Hristiyanlara gelince, Hristiyanlar ise birincil şirki ikincil şirk içerisine yedirerek ikincil şirklerini daha büyük bir zulüm haline getirmiş olarak böyle devam etmektedirler. Hristiyanların, kendilerine has oluşturdukları şirkin Allah katında ne denli büyük ve tehlikeli olduğu da Meryem Suresi 88-93. Ayetlerde bildirilmekte ve “öyle bir şirk söylediler ki neredeyse Sema çatlayacak, Arz yarılacak, dağlar yıkılacak” denilmektedir. Dikkat ederseniz, Hristiyanların oluşturdukları kendilerine has bu büyük zulüm olan şirk, kıyameti başlatabilecek derecede bir şirk olarak ayetten görülmektedir.

Allahu a’lem, bu tehlikeyi dengeleyen şey ise Müslümanların daim okudukları İhlas Suresi’dir.

Şirk konusunda Müslümanlara Müslümanlara gelince: Hz. Muhammed Mustafa (SAV) Efendimiz’e tabi olmayı başarabilmiş Müslümanlar ikincil şirkleri birincil şirkin içerisinde ve birincil şirkle birlikte yok etmeyi öğrenmişlerdir. Burası çok önemli… Niçin? Efendimiz (SAV)’in dünyaya nasıl bir nimeti aşıladığını anlayabilmek için. Efendimiz (SAV)’e salavat okurken O’na nasıl bir duygularla, nasıl bir bağlılıkla, nasıl bir şükranla, nasıl bir sevgiyle, nasıl bir muhabbetle, nasıl bir ihtiyaçla, nasıl bir iştiyakla okumamız gerektiğini anlayabilmek için… Dünyaya verdiği ilim, dünyaya yaydığı ilim, dünyada olmayan bir şeyin mayası… Nedir o?
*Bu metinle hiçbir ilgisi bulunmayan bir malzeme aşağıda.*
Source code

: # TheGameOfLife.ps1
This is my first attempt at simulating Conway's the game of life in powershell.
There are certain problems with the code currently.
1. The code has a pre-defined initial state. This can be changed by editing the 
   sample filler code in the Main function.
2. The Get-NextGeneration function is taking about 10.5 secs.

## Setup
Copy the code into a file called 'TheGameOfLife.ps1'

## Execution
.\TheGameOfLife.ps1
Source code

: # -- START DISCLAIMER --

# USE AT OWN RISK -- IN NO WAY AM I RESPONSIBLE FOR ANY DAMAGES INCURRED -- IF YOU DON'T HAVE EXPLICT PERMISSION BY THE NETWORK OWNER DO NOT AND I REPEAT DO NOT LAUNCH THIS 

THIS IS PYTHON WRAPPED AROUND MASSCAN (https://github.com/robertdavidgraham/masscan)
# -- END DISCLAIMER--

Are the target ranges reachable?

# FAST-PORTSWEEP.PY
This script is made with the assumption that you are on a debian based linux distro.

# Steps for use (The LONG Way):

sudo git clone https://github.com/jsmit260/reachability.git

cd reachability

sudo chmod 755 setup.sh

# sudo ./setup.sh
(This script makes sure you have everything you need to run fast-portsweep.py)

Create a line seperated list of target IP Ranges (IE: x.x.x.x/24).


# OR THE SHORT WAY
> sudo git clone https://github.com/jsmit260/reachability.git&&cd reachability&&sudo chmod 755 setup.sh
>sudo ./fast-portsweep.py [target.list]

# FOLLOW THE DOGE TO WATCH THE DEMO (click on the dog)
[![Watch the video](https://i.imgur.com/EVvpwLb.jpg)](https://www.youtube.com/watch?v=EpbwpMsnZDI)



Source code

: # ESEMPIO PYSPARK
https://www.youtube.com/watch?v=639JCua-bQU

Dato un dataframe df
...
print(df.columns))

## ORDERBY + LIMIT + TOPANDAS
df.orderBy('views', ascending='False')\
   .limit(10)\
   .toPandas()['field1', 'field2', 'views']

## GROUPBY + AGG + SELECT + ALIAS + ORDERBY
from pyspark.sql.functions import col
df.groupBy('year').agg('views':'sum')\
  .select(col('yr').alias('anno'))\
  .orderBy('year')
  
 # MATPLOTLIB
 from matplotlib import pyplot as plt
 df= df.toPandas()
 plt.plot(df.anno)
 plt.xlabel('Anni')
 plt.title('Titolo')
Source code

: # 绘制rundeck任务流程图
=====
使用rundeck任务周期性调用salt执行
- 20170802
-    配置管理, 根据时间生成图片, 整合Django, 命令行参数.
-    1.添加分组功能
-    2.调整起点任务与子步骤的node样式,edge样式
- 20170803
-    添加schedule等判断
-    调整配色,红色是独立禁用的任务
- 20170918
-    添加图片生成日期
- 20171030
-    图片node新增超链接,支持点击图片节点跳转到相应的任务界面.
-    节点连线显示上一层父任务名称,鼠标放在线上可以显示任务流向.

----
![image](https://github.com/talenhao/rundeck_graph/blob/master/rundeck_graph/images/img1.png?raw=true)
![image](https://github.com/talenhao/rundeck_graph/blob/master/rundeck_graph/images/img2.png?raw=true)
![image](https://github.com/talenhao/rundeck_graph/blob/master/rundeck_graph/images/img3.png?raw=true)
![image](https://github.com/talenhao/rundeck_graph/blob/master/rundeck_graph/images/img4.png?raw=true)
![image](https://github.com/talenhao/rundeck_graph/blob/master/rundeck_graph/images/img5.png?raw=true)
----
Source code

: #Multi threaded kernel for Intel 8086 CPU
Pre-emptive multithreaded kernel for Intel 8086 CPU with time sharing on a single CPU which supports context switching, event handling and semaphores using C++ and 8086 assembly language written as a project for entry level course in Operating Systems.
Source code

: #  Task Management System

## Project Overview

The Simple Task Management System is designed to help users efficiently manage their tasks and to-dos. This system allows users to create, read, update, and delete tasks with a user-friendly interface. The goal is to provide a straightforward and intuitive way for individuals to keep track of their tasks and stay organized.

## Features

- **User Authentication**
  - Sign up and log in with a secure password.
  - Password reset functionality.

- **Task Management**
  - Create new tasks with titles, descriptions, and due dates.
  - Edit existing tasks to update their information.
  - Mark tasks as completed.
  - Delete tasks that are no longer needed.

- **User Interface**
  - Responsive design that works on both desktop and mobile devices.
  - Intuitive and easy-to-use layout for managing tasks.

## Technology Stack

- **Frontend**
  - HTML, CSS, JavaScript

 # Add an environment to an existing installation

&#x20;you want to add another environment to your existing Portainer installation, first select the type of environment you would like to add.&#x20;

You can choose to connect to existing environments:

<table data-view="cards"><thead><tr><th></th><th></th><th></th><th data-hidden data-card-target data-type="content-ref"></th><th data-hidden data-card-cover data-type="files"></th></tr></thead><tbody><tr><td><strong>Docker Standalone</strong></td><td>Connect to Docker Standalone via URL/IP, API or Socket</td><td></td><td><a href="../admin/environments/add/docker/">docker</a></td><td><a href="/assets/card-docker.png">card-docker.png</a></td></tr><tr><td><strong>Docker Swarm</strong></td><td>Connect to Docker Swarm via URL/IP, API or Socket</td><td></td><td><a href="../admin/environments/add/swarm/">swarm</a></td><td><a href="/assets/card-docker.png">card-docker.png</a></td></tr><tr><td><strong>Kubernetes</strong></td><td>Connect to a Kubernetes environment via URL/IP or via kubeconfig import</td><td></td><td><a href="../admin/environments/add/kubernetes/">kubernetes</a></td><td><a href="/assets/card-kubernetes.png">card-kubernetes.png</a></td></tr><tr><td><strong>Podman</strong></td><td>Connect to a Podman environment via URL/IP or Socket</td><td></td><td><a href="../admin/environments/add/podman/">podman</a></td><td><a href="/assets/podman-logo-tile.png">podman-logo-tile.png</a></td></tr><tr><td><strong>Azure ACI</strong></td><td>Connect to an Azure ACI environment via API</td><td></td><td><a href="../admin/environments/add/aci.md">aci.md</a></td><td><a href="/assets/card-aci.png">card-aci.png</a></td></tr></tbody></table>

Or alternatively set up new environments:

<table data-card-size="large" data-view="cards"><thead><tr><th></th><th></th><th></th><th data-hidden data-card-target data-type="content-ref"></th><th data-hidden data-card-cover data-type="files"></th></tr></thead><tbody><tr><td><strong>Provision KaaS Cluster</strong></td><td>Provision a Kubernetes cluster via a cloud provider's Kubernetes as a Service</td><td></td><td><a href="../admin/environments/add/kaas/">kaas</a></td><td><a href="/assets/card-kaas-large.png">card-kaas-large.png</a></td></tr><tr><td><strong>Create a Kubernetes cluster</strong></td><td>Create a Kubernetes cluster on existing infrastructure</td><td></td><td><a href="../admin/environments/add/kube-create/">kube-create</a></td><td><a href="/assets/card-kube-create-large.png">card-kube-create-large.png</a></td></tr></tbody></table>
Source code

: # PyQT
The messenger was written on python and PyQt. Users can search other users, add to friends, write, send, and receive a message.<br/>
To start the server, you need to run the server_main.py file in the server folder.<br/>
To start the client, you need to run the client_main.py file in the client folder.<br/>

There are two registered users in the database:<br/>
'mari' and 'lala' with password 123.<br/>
Müslümanlar ise ikincil şirkleri birincil şirkin içerisinde ve birincil şirkle birlikte yok etmeyi öğrenmişlerdir. Öğrenmek isteyenler de böyle devam etmektedirler…

Bunlar dünyanın, biraz genişletelim, Samanyolu Galaksisi’nin en önemli bilgileri ve cümleleridir; ancak dünyada yaşayanların önem verdikleri şeyler bütün bunları örtecek derecede öyle önemli ve cazibeli hale gelmiş ki bunların farkında olmak, bunları çare gibi görmek insanların akıllarına bile gelmeyecektir.

Ama Efendimiz (SAV) işte dünyaya böyle bir maya bırakmıştır.

Birincil şirkle birlikte ikincil şirkleri de yok edebilme gayretleri içerisinde hatalarımızdan dolayı af dilemek ve bu yolda yardım istemek amacıyla Rasulullah (SAV) Efendimiz Billahi anlamda iman etmiş olanlara bir tövbe dua öğretmektedir:

“Allahümme inniy euzü bike en üşrike bike şey’en ve ene a’lem ve estağfiruke lima lâ a’lem, inneKE entel Allamul guyub: Allahım bir şeyi bilerek sana ortak oluşturmaktan kesinlikle sana sığınırım. Bilmeyerek yaptıklarım için de istiğfar ederim. Şüphesiz ki SEN gaybı hakkıyla bilensin.”

Salat ikamesine başlarken, Allahuekber demeden hemen önce bu tövbe duayı okumak, bunu alışkanlık haline getirmek çok güzel bir davranış olur inşaAllah.